# What you need to do
Return the data below in full and exactly, except that the pictures are dropped.

(Dataset records Opens)

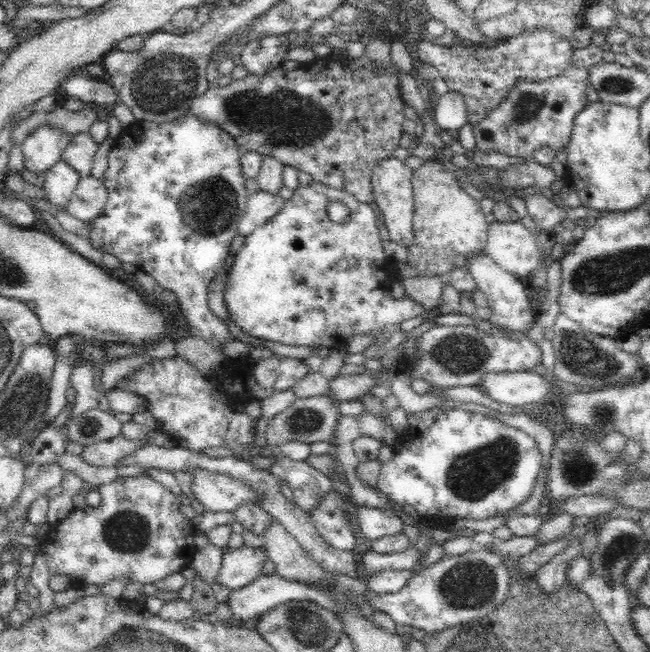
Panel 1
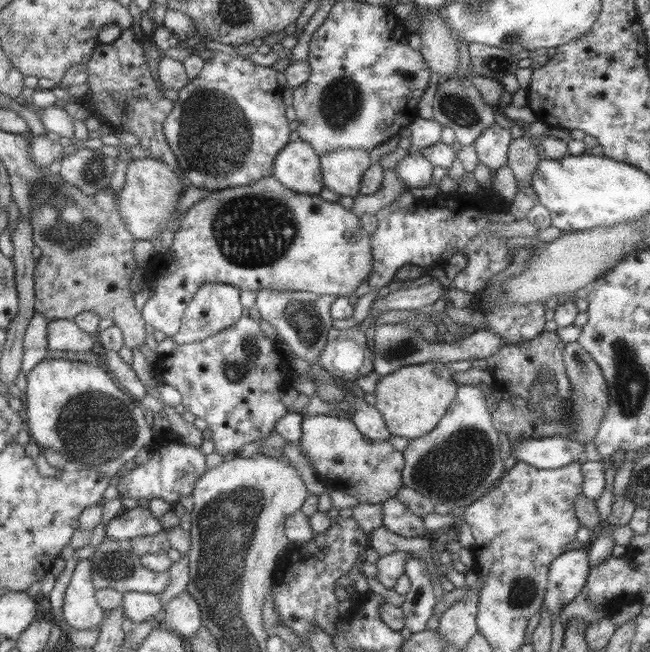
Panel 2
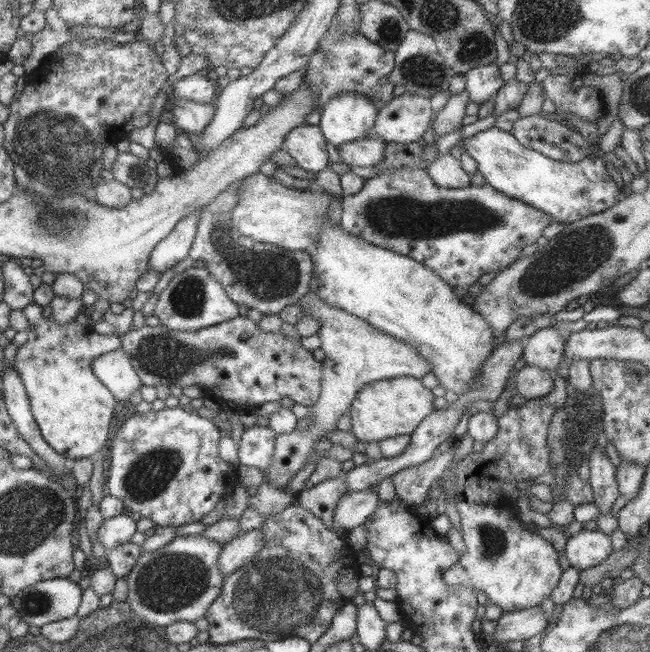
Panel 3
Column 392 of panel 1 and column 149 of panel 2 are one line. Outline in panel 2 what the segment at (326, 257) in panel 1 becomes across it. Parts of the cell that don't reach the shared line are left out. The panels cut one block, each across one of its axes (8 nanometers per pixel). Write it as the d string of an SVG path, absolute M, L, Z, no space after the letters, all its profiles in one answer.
M272 175L267 176L267 178L259 178L259 180L255 180L245 187L232 187L213 191L211 194L207 195L206 198L203 198L197 204L189 208L189 210L181 216L180 220L180 226L173 234L173 240L167 251L165 253L154 252L154 257L146 268L146 274L149 276L150 282L155 283L155 290L151 296L149 296L140 311L143 323L162 332L166 338L170 338L179 330L186 304L191 300L197 288L203 283L220 282L236 286L239 290L247 289L255 290L256 292L259 289L285 289L314 292L315 294L328 294L329 296L337 297L349 296L351 292L357 290L359 284L368 280L371 272L371 265L373 265L373 260L371 260L370 234L363 230L359 219L355 218L348 209L342 208L337 201L328 202L318 195L309 196L309 194L297 194L297 192L287 190L287 188L281 186L279 181L275 180Z

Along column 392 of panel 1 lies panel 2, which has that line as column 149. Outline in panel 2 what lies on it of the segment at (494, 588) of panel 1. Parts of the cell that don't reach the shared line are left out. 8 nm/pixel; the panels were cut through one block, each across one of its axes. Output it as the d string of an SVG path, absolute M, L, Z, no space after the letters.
M129 591L122 593L123 614L134 624L158 616L162 604L158 595Z

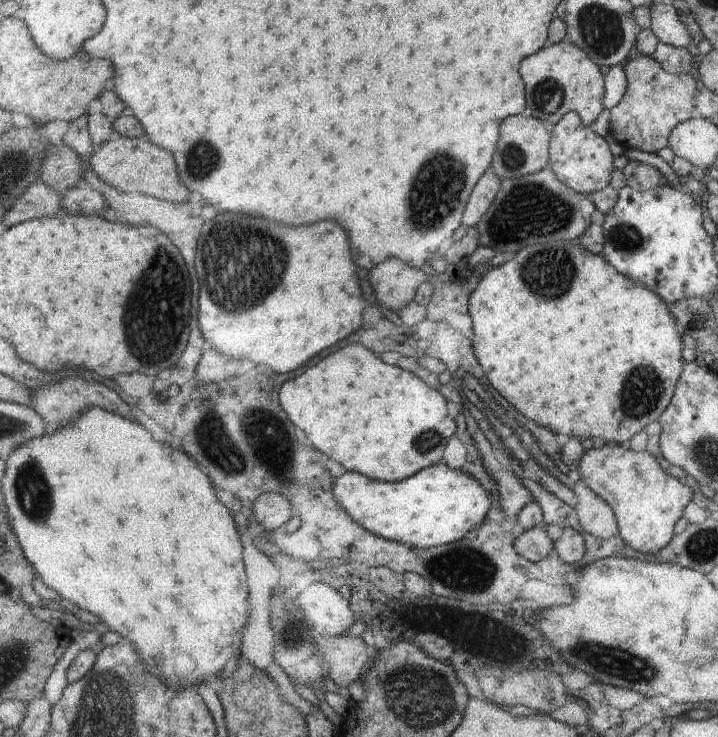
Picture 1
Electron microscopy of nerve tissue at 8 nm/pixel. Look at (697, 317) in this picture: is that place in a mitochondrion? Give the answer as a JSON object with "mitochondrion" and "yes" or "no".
{"mitochondrion":"yes"}

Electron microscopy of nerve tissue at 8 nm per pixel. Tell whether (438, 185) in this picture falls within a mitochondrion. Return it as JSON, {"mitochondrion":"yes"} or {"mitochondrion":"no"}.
{"mitochondrion":"yes"}

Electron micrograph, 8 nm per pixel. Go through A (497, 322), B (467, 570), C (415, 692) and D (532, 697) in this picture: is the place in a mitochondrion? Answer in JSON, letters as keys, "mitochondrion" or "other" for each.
{"A":"other","B":"mitochondrion","C":"mitochondrion","D":"other"}

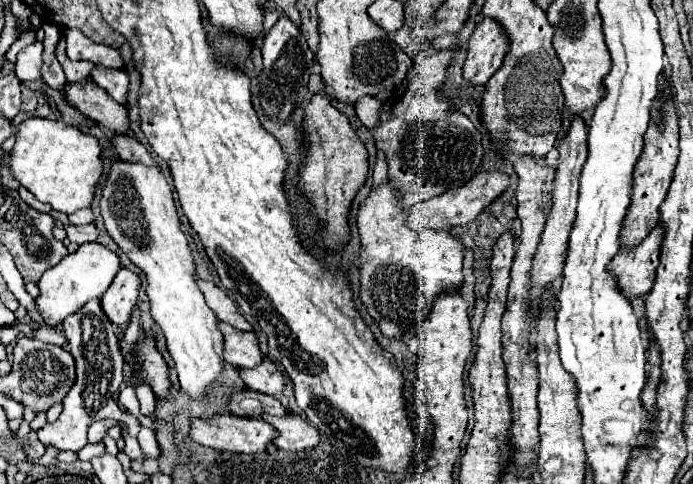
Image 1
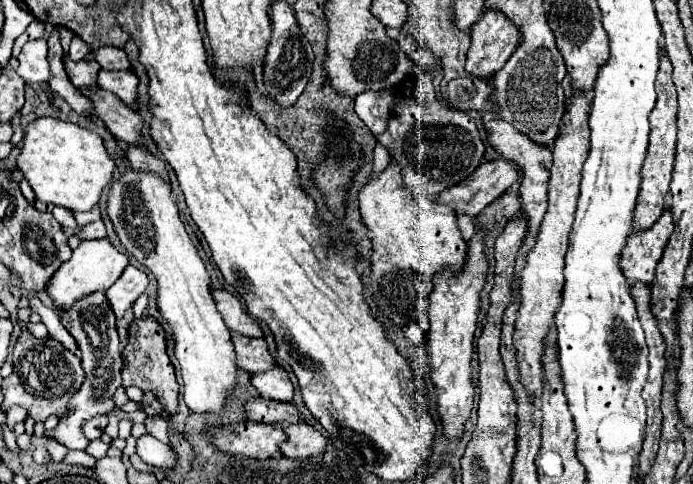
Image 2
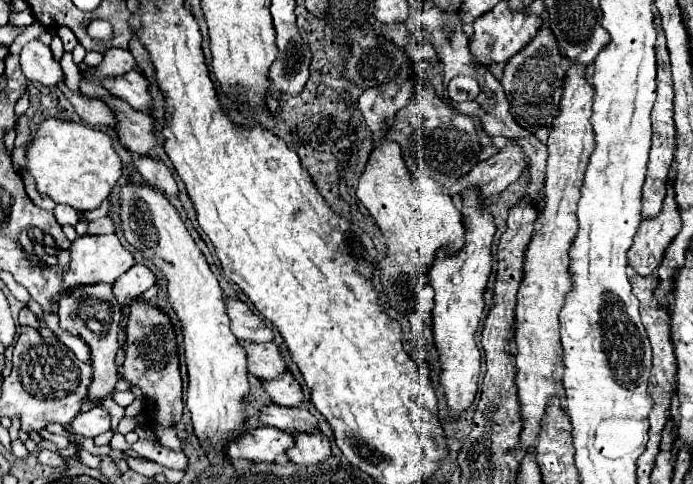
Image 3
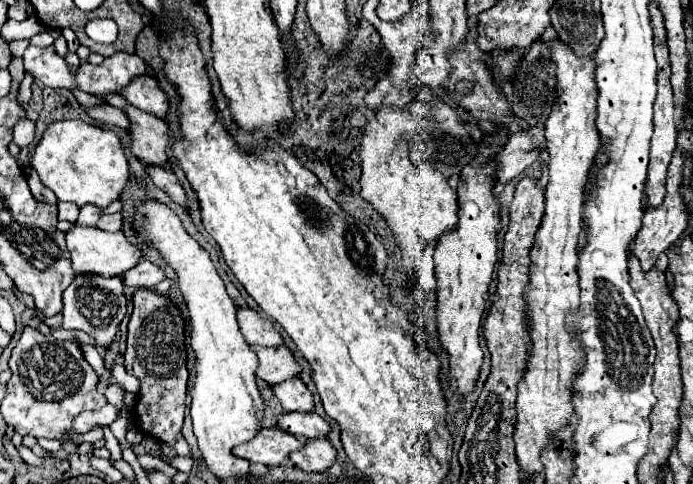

(Dataset records Closes)

# Solution to the problem
Panel 1
Panel 2
Panel 3
Column 392 of panel 1 and column 149 of panel 2 are one line. Outline in panel 2 what the segment at (326, 257) in panel 1 becomes across it. Parts of the cell that don't reach the shared line are left out. The panels cut one block, each across one of its axes (8 nanometers per pixel). Write it as the d string of an SVG path, absolute M, L, Z, no space after the letters, all its profiles in one answer.
M272 175L267 176L267 178L259 178L259 180L255 180L245 187L232 187L213 191L211 194L207 195L206 198L203 198L197 204L189 208L189 210L181 216L180 220L180 226L173 234L173 240L167 251L165 253L154 252L154 257L146 268L146 274L149 276L150 282L155 283L155 290L151 296L149 296L140 311L143 323L162 332L166 338L170 338L179 330L186 304L191 300L197 288L203 283L220 282L236 286L239 290L247 289L255 290L256 292L259 289L285 289L314 292L315 294L328 294L329 296L337 297L349 296L351 292L357 290L359 284L368 280L371 272L371 265L373 265L373 260L371 260L370 234L363 230L359 219L355 218L348 209L342 208L337 201L328 202L318 195L309 196L309 194L297 194L297 192L287 190L287 188L281 186L279 181L275 180Z

Along column 392 of panel 1 lies panel 2, which has that line as column 149. Outline in panel 2 what lies on it of the segment at (494, 588) of panel 1. Parts of the cell that don't reach the shared line are left out. 8 nm/pixel; the panels were cut through one block, each across one of its axes. Output it as the d string of an SVG path, absolute M, L, Z, no space after the letters.
M129 591L122 593L123 614L134 624L158 616L162 604L158 595Z

Picture 1
Electron microscopy of nerve tissue at 8 nm/pixel. Look at (697, 317) in this picture: is that place in a mitochondrion? Give the answer as a JSON object with "mitochondrion" and "yes" or "no".
{"mitochondrion":"yes"}

Electron microscopy of nerve tissue at 8 nm per pixel. Tell whether (438, 185) in this picture falls within a mitochondrion. Return it as JSON, {"mitochondrion":"yes"} or {"mitochondrion":"no"}.
{"mitochondrion":"yes"}

Electron micrograph, 8 nm per pixel. Go through A (497, 322), B (467, 570), C (415, 692) and D (532, 697) in this picture: is the place in a mitochondrion? Answer in JSON, letters as keys, "mitochondrion" or "other" for each.
{"A":"other","B":"mitochondrion","C":"mitochondrion","D":"other"}

Image 1
Image 2
Image 3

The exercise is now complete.